## [Requirement]
Would you repeat, exactly as given, the line with "ПРАЗДНИКИ В ЦИТАТАХ" and every line after it to the end of the entries?

(Beginning of Data listing)

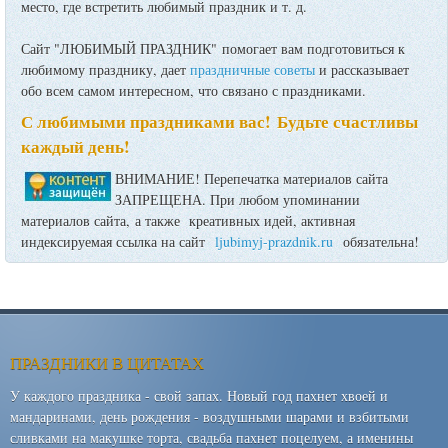
место, где встретить любимый праздник и т. д.
Сайт "ЛЮБИМЫЙ ПРАЗДНИК" помогает вам подготовиться к
любимому празднику, дает
праздничные советы
и рассказывает
обо всем самом интересном, что связано с праздниками.
С любимыми праздниками вас! Будьте счастливы
каждый день!
ВНИМАНИЕ! Перепечатка материалов сайта
ЗАПРЕЩЕНА. При любом упоминании
материалов сайта, а также креативных идей, активная
индексируемая ссылка на сайт
ljubimyj-prazdnik.ru
обязательна!
ПРАЗДНИКИ В ЦИТАТАХ
У каждого праздника - свой запах. Новый год пахнет хвоей и
мандаринами, день рождения - воздушными шарами и взбитыми
сливками на макушке торта, свадьба пахнет поцелуем, а именины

(End of Data listing)

## [Answer to this task]
ПРАЗДНИКИ В ЦИТАТАХ
У каждого праздника - свой запах. Новый год пахнет хвоей и
мандаринами, день рождения - воздушными шарами и взбитыми
сливками на макушке торта, свадьба пахнет поцелуем, а именины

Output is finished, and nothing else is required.